» **THE TASK**
Reproduce the lines of the rows starting at the line containing "comunismo, al" and ending at the line containing "más lato, porque se negó entonces a", substituting "ciudadanía" for "nacionalidad" and leaving everything else unchanged.

» **Dataset entries**

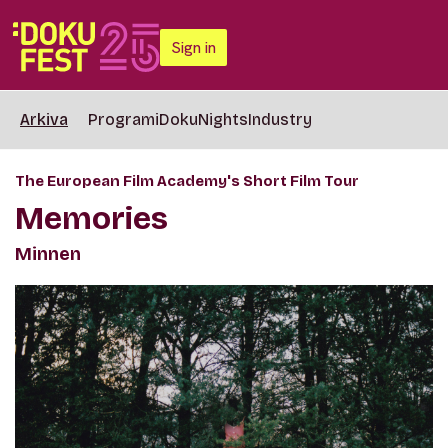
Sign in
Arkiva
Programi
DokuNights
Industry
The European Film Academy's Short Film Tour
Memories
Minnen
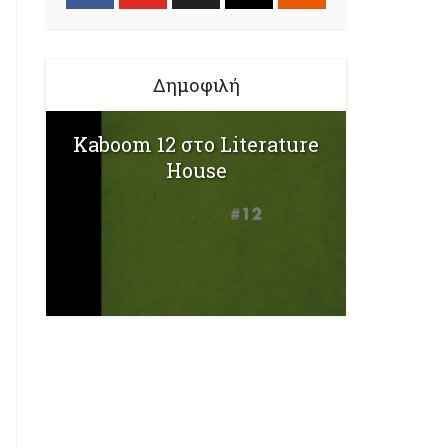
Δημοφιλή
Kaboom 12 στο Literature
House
...
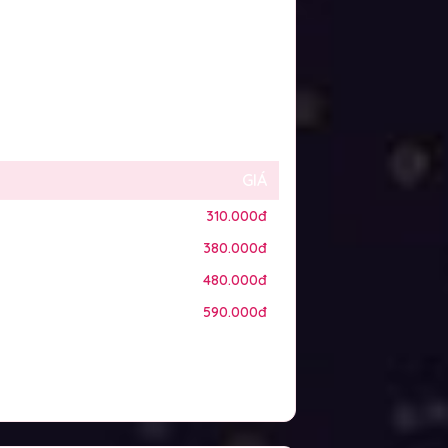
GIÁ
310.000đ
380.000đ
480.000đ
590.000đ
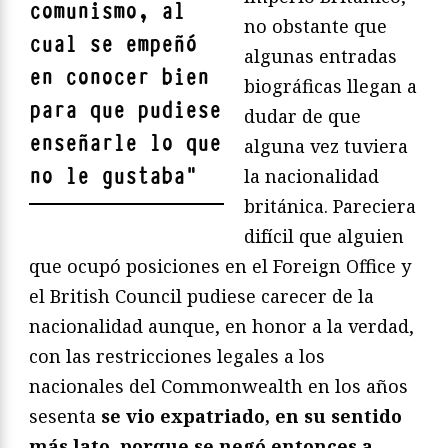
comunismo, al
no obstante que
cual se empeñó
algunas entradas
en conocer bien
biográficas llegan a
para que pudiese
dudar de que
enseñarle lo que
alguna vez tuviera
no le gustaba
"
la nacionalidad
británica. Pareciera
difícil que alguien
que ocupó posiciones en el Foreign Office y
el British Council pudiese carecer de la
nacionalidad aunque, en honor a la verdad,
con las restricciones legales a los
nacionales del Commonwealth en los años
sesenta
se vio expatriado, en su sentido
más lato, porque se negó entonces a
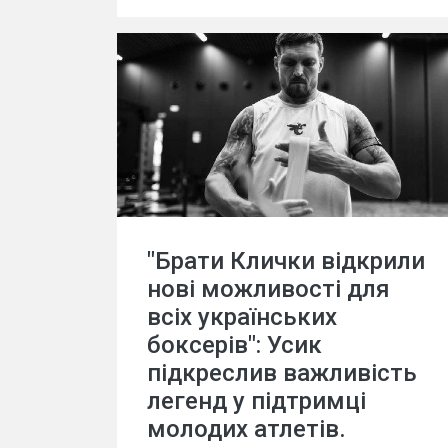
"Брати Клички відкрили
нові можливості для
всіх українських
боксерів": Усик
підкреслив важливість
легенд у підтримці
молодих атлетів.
* * *
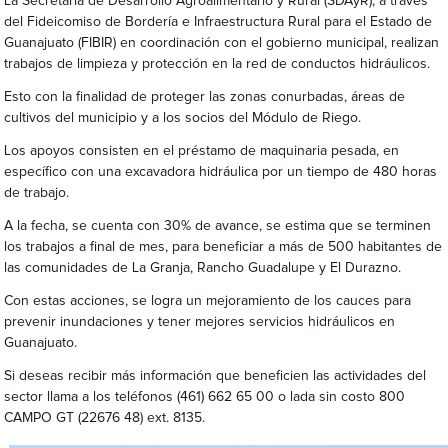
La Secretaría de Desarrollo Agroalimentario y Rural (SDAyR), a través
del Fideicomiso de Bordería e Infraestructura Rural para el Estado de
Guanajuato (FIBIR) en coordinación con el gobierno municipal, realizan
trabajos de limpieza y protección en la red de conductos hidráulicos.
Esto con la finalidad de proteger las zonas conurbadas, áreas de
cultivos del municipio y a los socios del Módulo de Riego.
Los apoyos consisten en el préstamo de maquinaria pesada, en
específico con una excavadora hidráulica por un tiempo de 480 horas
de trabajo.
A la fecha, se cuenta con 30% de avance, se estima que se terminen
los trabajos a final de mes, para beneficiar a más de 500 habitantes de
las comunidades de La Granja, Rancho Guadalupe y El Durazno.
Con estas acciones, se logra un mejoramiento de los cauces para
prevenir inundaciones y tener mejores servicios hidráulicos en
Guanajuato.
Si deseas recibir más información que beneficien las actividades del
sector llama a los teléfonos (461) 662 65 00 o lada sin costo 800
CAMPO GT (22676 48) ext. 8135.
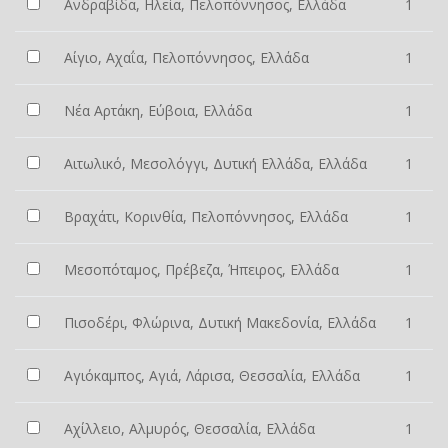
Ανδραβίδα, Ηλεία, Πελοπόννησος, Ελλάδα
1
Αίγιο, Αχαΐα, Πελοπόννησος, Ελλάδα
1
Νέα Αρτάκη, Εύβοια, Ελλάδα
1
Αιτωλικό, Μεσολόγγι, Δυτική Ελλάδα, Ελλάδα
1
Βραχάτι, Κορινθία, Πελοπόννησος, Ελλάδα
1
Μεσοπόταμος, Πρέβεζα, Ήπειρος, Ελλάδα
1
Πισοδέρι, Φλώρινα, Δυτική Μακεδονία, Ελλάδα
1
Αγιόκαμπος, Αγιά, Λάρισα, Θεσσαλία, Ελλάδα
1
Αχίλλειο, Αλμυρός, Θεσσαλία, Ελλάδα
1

» **EXERCISE RESPONSE**
comunismo, al
no obstante que
cual se empeñó
algunas entradas
en conocer bien
biográficas llegan a
para que pudiese
dudar de que
enseñarle lo que
alguna vez tuviera
no le gustaba
"
la ciudadanía
británica. Pareciera
difícil que alguien
que ocupó posiciones en el Foreign Office y
el British Council pudiese carecer de la
ciudadanía aunque, en honor a la verdad,
con las restricciones legales a los
nacionales del Commonwealth en los años
sesenta
se vio expatriado, en su sentido
más lato, porque se negó entonces a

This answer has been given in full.